Stellantis est allé « trop loin » dans les baisses d’effectifs
Du côté de Stellantis, on évoque une politique de table rase des années Carlos Tavares, construite autour de plusieurs dynamiques : prix haut ; qualité en berne ; 100 % électrique uniquement ; saignée dans les effectifs ; et peu d’investissements productifs. « Nous sommes allés trop loin dans la baisse des effectifs et le manque d’investissement », valide Laurent Oechsel. Aujourd’hui, les équipes d’ingénierie n’ont pas les capacités, par exemple, de relancer des travaux de R&D sur le moteur thermique ou l’hybride.
La nouvelle stratégie proposée par Antonio Filosa, le 21 mai, sera scrutée comme le lait sur le feu ; des annonces qui seront formulées tout en maintenant une pression folle sur l’Europe pour continuer d’obtenir des assouplissements, semble-t-il. Des investissements ont déjà été annoncés, comme en témoignent le projet de centre de test de Belchamp, autour des batteries électriques (lire notre article) et les campagnes de recrutement (lire notre article). « Pour engager un changement de cap, il faut remettre de l’argent, souligne le syndicaliste, qui ajoute : Il faut corriger les problèmes techniques et remettre les investissements au bon endroit. »
Benoît Vernier, de la CFDT, salue « ces signaux positifs » liés « aux embauches », tout en mettant en garde sur les volontés de revoir les conditions du télétravail, qui risqueraient de pousser certains vers la sortie, notamment des salariés travaillant depuis la région parisienne pour un centre du Doubs.
Stellantis « va sortir les mouchoirs »
C’est dans ce contexte que doit se clôturer les négociations annuelles obligatoires (NAO) de Stellantis France. La dernière rencontre se déroule ce jeudi 12 février, à parti de 14 h. Un contexte peu propice aux négociations. Un contexte que Jean-Luc Ternet, de la CFTC, « appréhende » particulièrement. Les inquiétudes des salariés sont fortes, confie-t-il. La perte de confiance est importante.
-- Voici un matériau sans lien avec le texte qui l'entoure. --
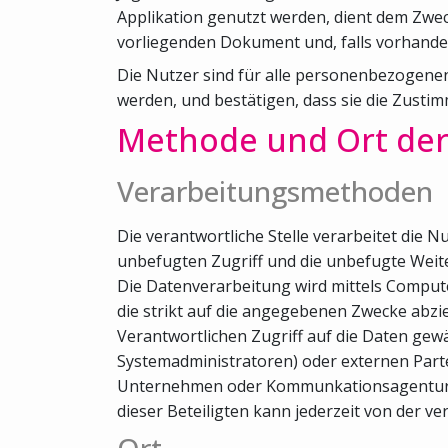
Applikation genutzt werden, dient dem Zwec
vorliegenden Dokument und, falls vorhanden,
Die Nutzer sind für alle personenbezogenen 
werden, und bestätigen, dass sie die Zusti
Methode und Ort der
Verarbeitungsmethoden
Die verantwortliche Stelle verarbeitet d
unbefugten Zugriff und die unbefugte Weite
Die Datenverarbeitung wird mittels Comput
die strikt auf die angegebenen Zwecke abzi
Verantwortlichen Zugriff auf die Daten gewä
Systemadministratoren) oder externen Parte
Unternehmen oder Kommunkationsagenturen), 
dieser Beteiligten kann jederzeit von der ve
Ort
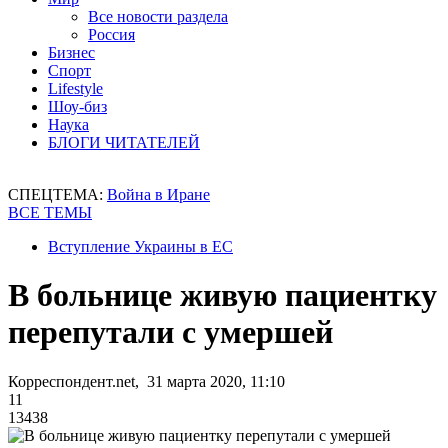
Все новости раздела
Россия
Бизнес
Спорт
Lifestyle
Шоу-биз
Наука
БЛОГИ ЧИТАТЕЛЕЙ
СПЕЦТЕМА:
Война в Иране
ВСЕ ТЕМЫ
Вступление Украины в ЕС
В больнице живую пациентку
перепутали с умершей
Корреспондент.net, 31 марта 2020, 11:10
11
13438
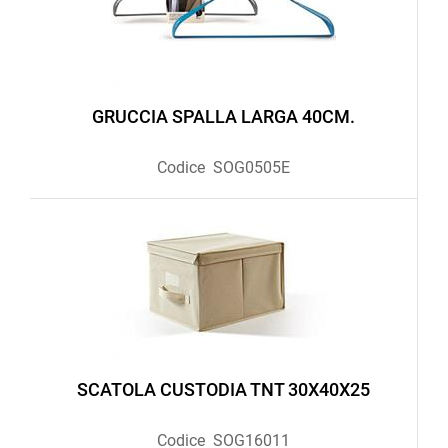
GRUCCIA SPALLA LARGA 40CM.
Codice
SOG0505E
SCATOLA CUSTODIA TNT 30X40X25
Codice
SOG16011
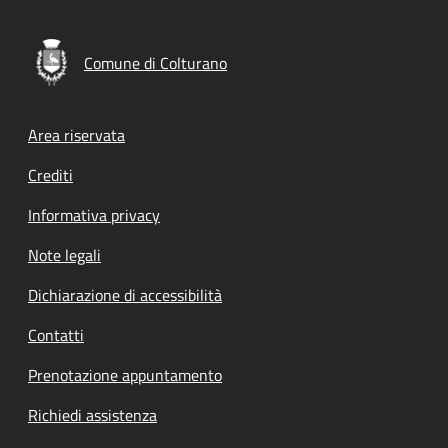
Comune di Colturano
Footer menu
Area riservata
Crediti
Informativa privacy
Note legali
Dichiarazione di accessibilità
Contatti
Prenotazione appuntamento
Richiedi assistenza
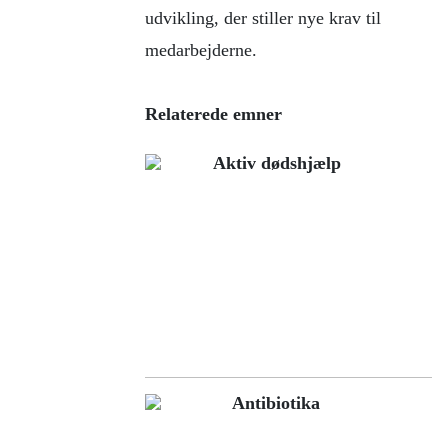
udvikling, der stiller nye krav til
medarbejderne.
Relaterede emner
Aktiv dødshjælp
Antibiotika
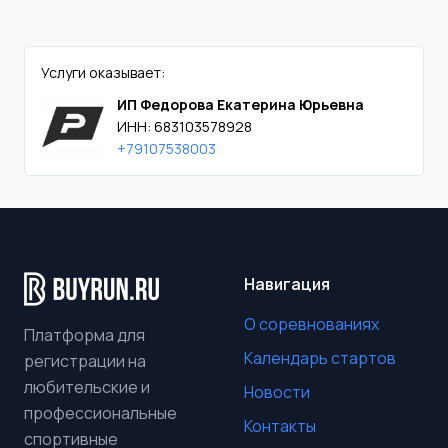
Услуги оказывает:
ИП Федорова Екатерина Юрьевна
ИНН: 683103578928
+79107538003
Навигация
О соревнованиях
Платформа для
Календарь стартов
регистрации на
любительские и
Новости
профессиональные
Контакты
спортивные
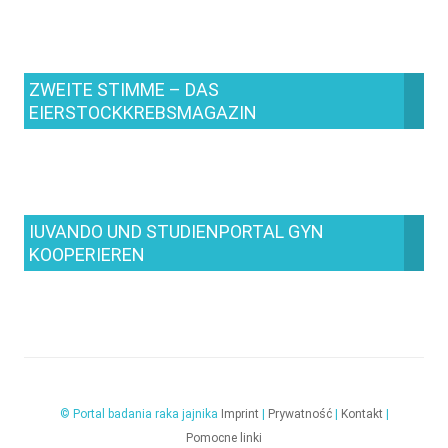
ZWEITE STIMME – DAS
EIERSTOCKKREBSMAGAZIN
IUVANDO UND STUDIENPORTAL GYN
KOOPERIEREN
© Portal badania raka jajnika
Imprint
|
Prywatność
|
Kontakt
|
Pomocne linki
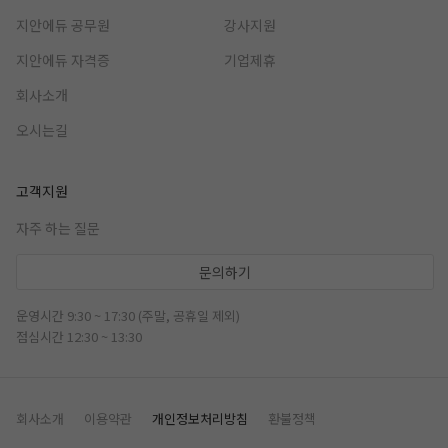
지안에듀 공무원
강사지원
지안에듀 자격증
기업제휴
회사소개
오시는길
고객지원
자주 하는 질문
문의하기
운영시간 9:30 ~ 17:30 (주말, 공휴일 제외)
점심시간 12:30 ~ 13:30
회사소개
이용약관
개인정보처리방침
환불정책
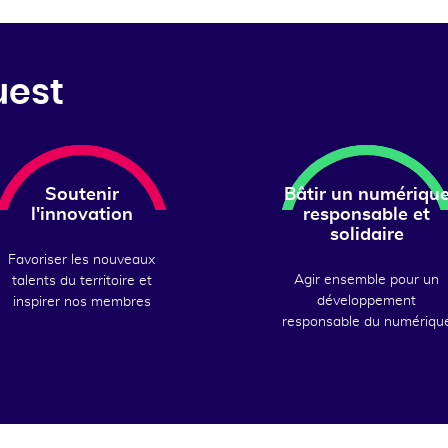
uest
Soutenir
Bâtir un numériqu
l'innovation
responsable et
solidaire
Favoriser les nouveaux
Agir ensemble pour un
talents du territoire et
développement
inspirer nos membres
responsable du numériqu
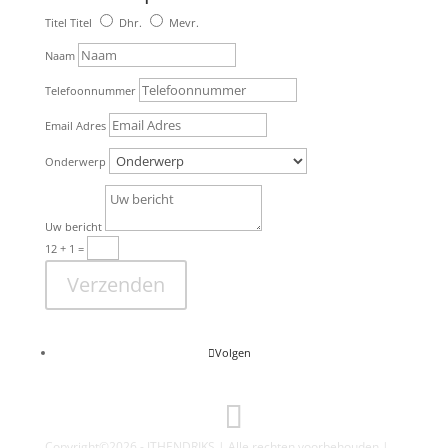
Titel
Titel
Dhr.
Mevr.
Naam
Telefoonnummer
Email Adres
Onderwerp
Uw bericht
12 + 1
=
Verzenden
Volgen
Copyright©2026 - JTHENDRIKS | Alle rechten voorbehouden |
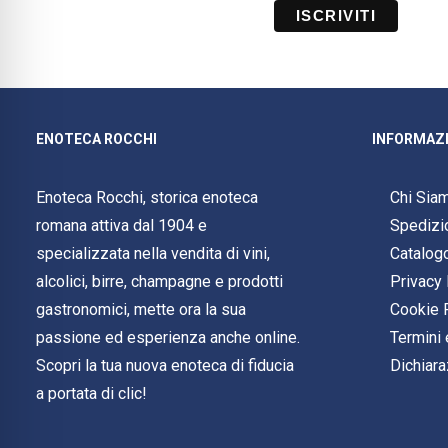
ENOTECA ROCCHI
INFORMAZI
Enoteca Rocchi, storica enoteca
Chi Sia
romana attiva dal 1904 e
Spedizi
specializzata nella vendita di vini,
Catalog
alcolici, birre, champagne e prodotti
Privacy 
gastronomici, mette ora la sua
Cookie 
passione ed esperienza anche online.
Termini 
Scopri la tua nuova enoteca di fiducia
Dichiara
a portata di clic!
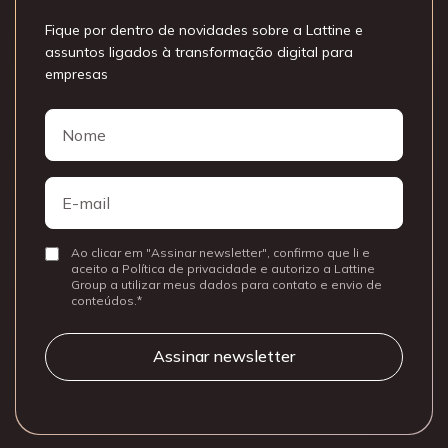
Fique por dentro de novidades sobre a Lattine e
assuntos ligados à transformação digital para
empresas
Nome
Nome
E-
mail
Ao clicar em "Assinar newsletter", confirmo que li e
Consentir
aceito a Política de privacidade e autorizo a Lattine
Group a utilizar meus dados para contato e envio de
conteúdos.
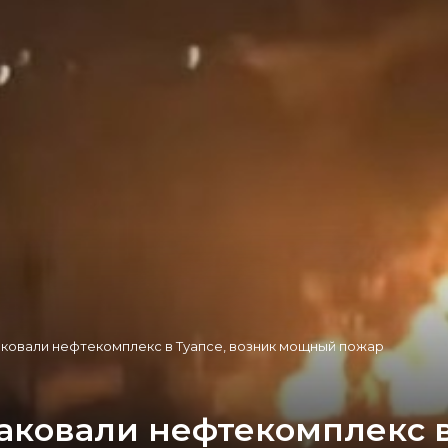
аковали нефтекомплекс в Туапсе, возник мощный пожар
аковали нефтекомплекс в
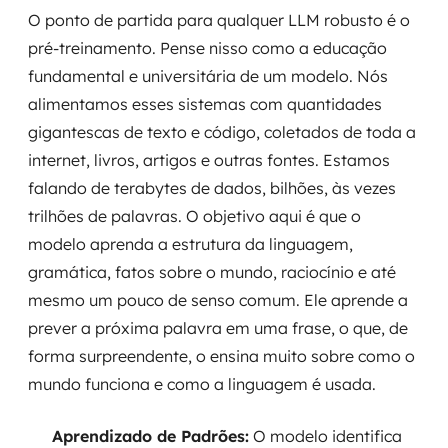
O ponto de partida para qualquer LLM robusto é o
pré-treinamento. Pense nisso como a educação
fundamental e universitária de um modelo. Nós
alimentamos esses sistemas com quantidades
gigantescas de texto e código, coletados de toda a
internet, livros, artigos e outras fontes. Estamos
falando de terabytes de dados, bilhões, às vezes
trilhões de palavras. O objetivo aqui é que o
modelo aprenda a estrutura da linguagem,
gramática, fatos sobre o mundo, raciocínio e até
mesmo um pouco de senso comum. Ele aprende a
prever a próxima palavra em uma frase, o que, de
forma surpreendente, o ensina muito sobre como o
mundo funciona e como a linguagem é usada.
Aprendizado de Padrões:
O modelo identifica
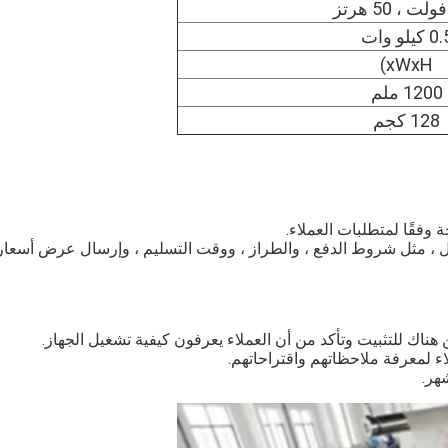
 كيلو وات
xWxH)
1200 ملم
128 كجم
ة وفقًا لمتطلبات العملاء.
اصيل ، مثل شروط الدفع ، والطراز ، ووقت التسليم ، وإرسال عرض أسعار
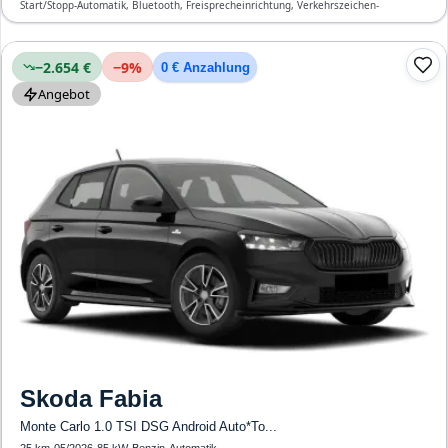
Start/Stopp-Automatik, Bluetooth, Freisprecheinrichtung, Verkehrszeichen-
Erkennung, ESP, ABS, Klimatisierung, Front-Airbags
−2.654 €
−
9
%
0 € Anzahlung
Angebot
Skoda
Fabia
Monte Carlo 1.0 TSI DSG Android Auto*To...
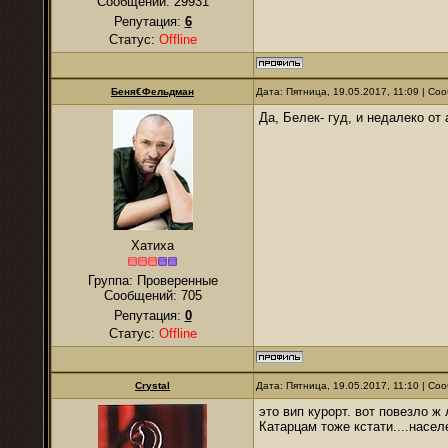
Сообщений:
29931
Репутация:
6
Статус:
Offline
Беня€Фельдман
Дата: Пятница, 19.05.2017, 11:09 | С
Да, Белек- гуд, и недалеко от 
Хатиха
Группа: Проверенные
Сообщений:
705
Репутация:
0
Статус:
Offline
Crystal
Дата: Пятница, 19.05.2017, 11:10 | С
это вип курорт. вот повезло ж
Катарцам тоже кстати....населе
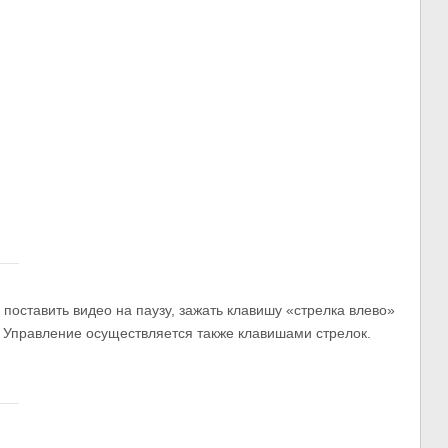
 поставить видео на паузу, зажать клавишу «стрелка влево»
». Управление осуществляется также клавишами стрелок.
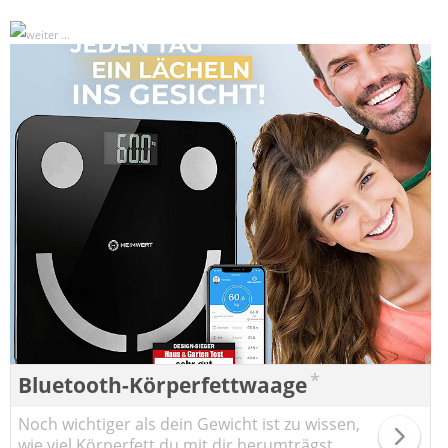
*
Bluetooth-Körperfettwaage
Noch wichtiger als dein Gewicht ist zu wissen,
wie viel Körperfett du mit dir herumträgst.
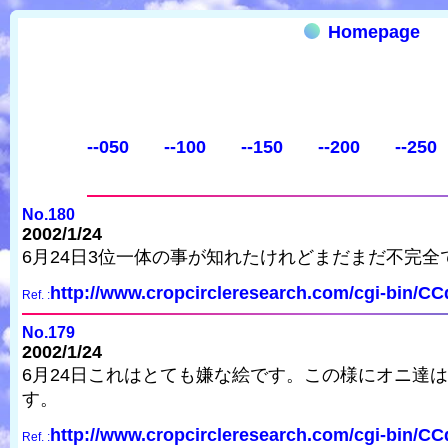
Homepage
--050
--100
--150
--200
--250
No.180
2002/1/24
6月24日3位一体の事が知れたけれどまだまだ不完全
http://www.cropcircleresearch.com/cgi-bin/C
Ref. :
No.179
2002/1/24
6月24日これはとても嫌な絵です。この様にオニ達
す。
http://www.cropcircleresearch.com/cgi-bin/C
Ref. :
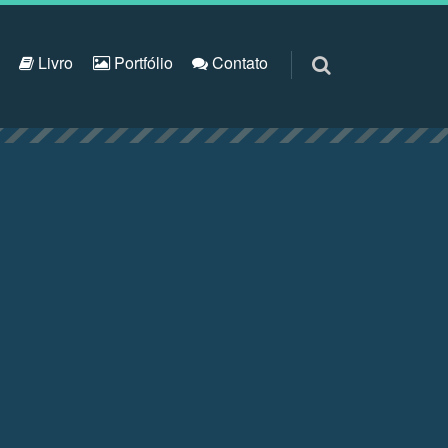
S
Livro
Portfólio
Contato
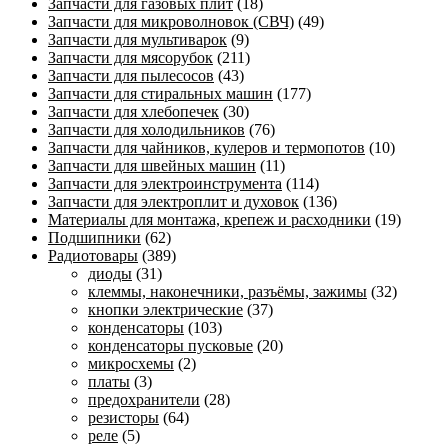
Запчасти для газовых плит
(18)
Запчасти для микроволновок (СВЧ)
(49)
Запчасти для мультиварок
(9)
Запчасти для мясорубок
(211)
Запчасти для пылесосов
(43)
Запчасти для стиральных машин
(177)
Запчасти для хлебопечек
(30)
Запчасти для холодильников
(76)
Запчасти для чайников, кулеров и термопотов
(10)
Запчасти для швейных машин
(11)
Запчасти для электроинструмента
(114)
Запчасти для электроплит и духовок
(136)
Материалы для монтажа, крепеж и расходники
(19)
Подшипники
(62)
Радиотовары
(389)
диоды
(31)
клеммы, наконечники, разъёмы, зажимы
(32)
кнопки электрические
(37)
конденсаторы
(103)
конденсаторы пусковые
(20)
микросхемы
(2)
платы
(3)
предохранители
(28)
резисторы
(64)
реле
(5)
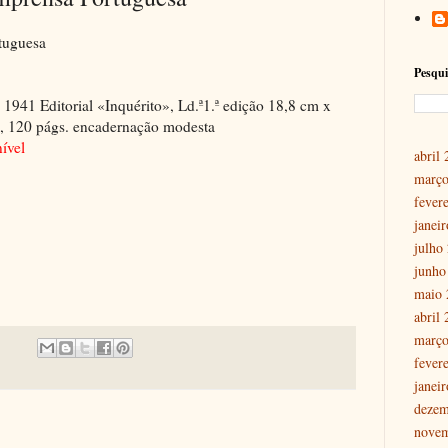
tuguesa
Pesqui
 1941 Editorial «Inquérito», Ld.ª1.ª edição 18,8 cm x
, 120 págs. encadernação modesta
nível
abril
março
fever
janei
julho
junho
maio 
abril
março
fever
janei
dezem
nove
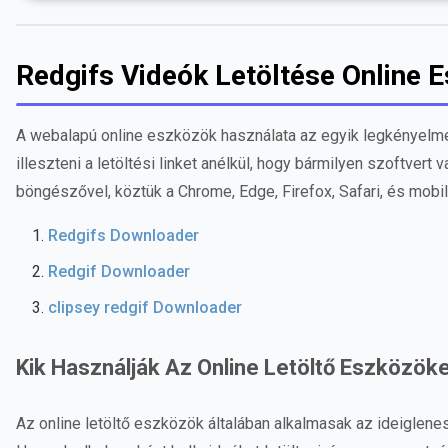
Redgifs Videók Letöltése Online 
A webalapú online eszközök használata az egyik legkényelmes
illeszteni a letöltési linket anélkül, hogy bármilyen szoftver
böngészővel, köztük a Chrome, Edge, Firefox, Safari, és mob
Redgifs Downloader
Redgif Downloader
clipsey redgif Downloader
Kik Használják Az Online Letöltő Eszközök
Az online letöltő eszközök általában alkalmasak az ideiglen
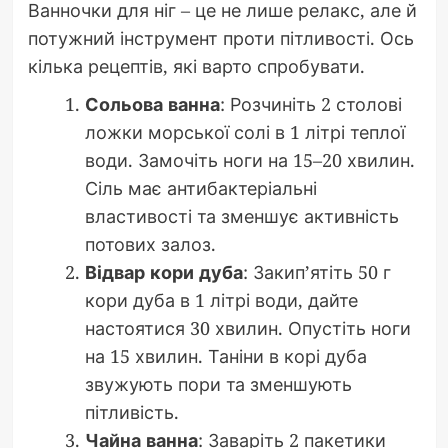
Ванночки для ніг – це не лише релакс, але й
потужний інструмент проти пітливості. Ось
кілька рецептів, які варто спробувати.
Сольова ванна
: Розчиніть 2 столові
ложки морської солі в 1 літрі теплої
води. Замочіть ноги на 15–20 хвилин.
Сіль має антибактеріальні
властивості та зменшує активність
потових залоз.
Відвар кори дуба
: Закип’ятіть 50 г
кори дуба в 1 літрі води, дайте
настоятися 30 хвилин. Опустіть ноги
на 15 хвилин. Таніни в корі дуба
звужують пори та зменшують
пітливість.
Чайна ванна
: Заваріть 2 пакетики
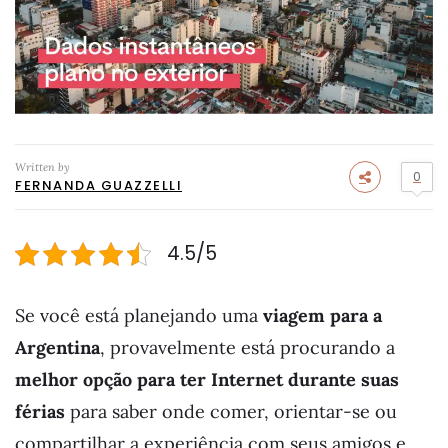
Written by
0
FERNANDA GUAZZELLI
4.5/5
Se você está planejando uma
viagem para a
Argentina
, provavelmente está procurando a
melhor opção para ter Internet durante suas
férias
para saber onde comer, orientar-se ou
compartilhar a experiência com seus amigos e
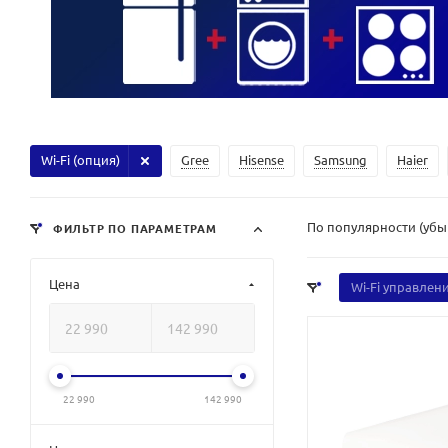
Wi-Fi (опция)
Gree
Hisense
Samsung
Haier
По популярности (уб
ФИЛЬТР ПО ПАРАМЕТРАМ
Цена
Wi-Fi управлен
22 990
142 990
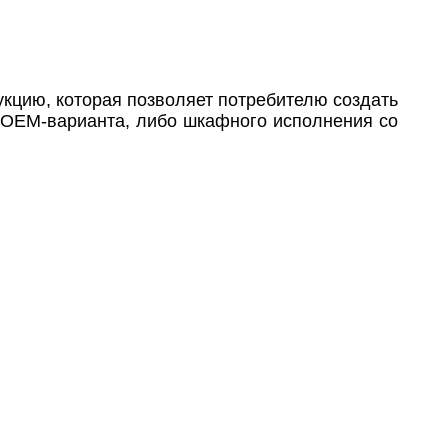
кцию, которая позволяет потребителю создать
 OEM-варианта, либо шкафного исполнения со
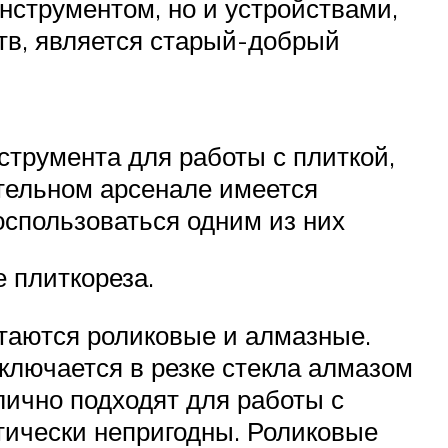
нструментом, но и устройствами,
тв, является старый-добрый
струмента для работы с плиткой,
ительном арсенале имеется
оспользоваться одним из них
е плиткореза.
таются роликовые и алмазные.
ключается в резке стекла алмазом
ично подходят для работы с
ктически непригодны. Роликовые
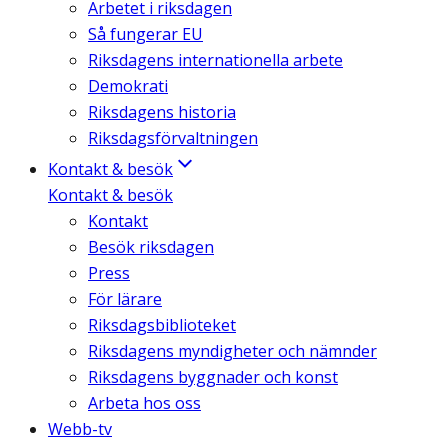
Arbetet i riksdagen
Så fungerar EU
Riksdagens internationella arbete
Demokrati
Riksdagens historia
Riksdagsförvaltningen
Kontakt & besök
Kontakt & besök
Kontakt
Besök riksdagen
Press
För lärare
Riksdagsbiblioteket
Riksdagens myndigheter och nämnder
Riksdagens byggnader och konst
Arbeta hos oss
Webb-tv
« Cette annonce (du report de charges, NDLR) a une semaine des NAO n’est pas anodine », en sourit, amer, Benoit Vernier. Il ne croit pas au hasard du calendrier. « Les 22 milliards sont des jeux d’écritures financières, estime Jérôme Boussard, de la CGT. Et ce n’est jamais en faveur des salariés. » D’ajouter : « Ils vont nous sortir les mouchoirs. »
La marge de manœuvre va donc être réduite pour les organisations syndicales, d’autant plus que le taux d’inflation se situe à 0,7 %. Et c’est le maître-étalon de la direction pour formuler ses propositions. « Ça va être compliqué de négocier », admettent plusieurs organisations. Benoît Vernier fait remarquer que l’inflation sur les produits de premières nécessités est plutôt de 1,7 % et qu’il faut en tenir compte. D’ajouter encore : « Dans ce contexte anxiogène, il ne faut pas perdre les équipes. »
La CGT a fait passer un questionnaire autour des salaires dans l’usine. Elle a reçu un millier de réponses indique Jérôme Boussard. « Les gens estime qu’il manque 390 euros sur le bulletin de salaire pour vivre. »
La CFTC et la CFE-CGC demandent une enveloppe générale de 2,5 %, avec une augmentation pour tout le monde. Réponse en soirée de jeudi ou dans la nuit de jeudi à vendredi.